═══ Records shown

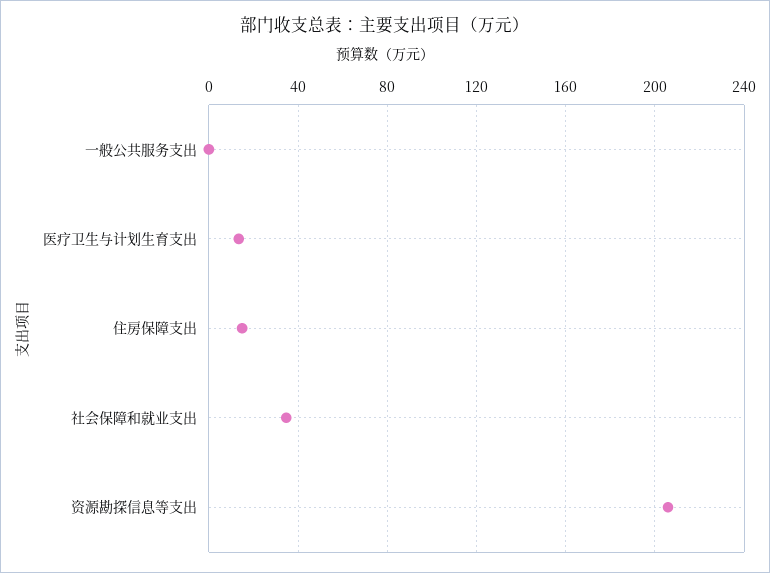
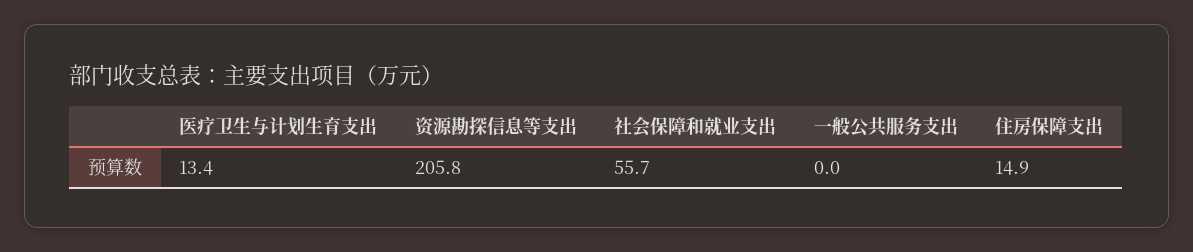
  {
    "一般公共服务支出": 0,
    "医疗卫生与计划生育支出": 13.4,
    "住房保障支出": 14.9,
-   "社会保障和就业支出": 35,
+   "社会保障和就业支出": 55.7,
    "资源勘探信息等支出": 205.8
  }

══════

Apart from the pictures, every record must be set down exactly.

* Result below:
  {
    "一般公共服务支出": 0,
    "医疗卫生与计划生育支出": 13.4,
    "住房保障支出": 14.9,
-   "社会保障和就业支出": 35,
+   "社会保障和就业支出": 55.7,
    "资源勘探信息等支出": 205.8
  }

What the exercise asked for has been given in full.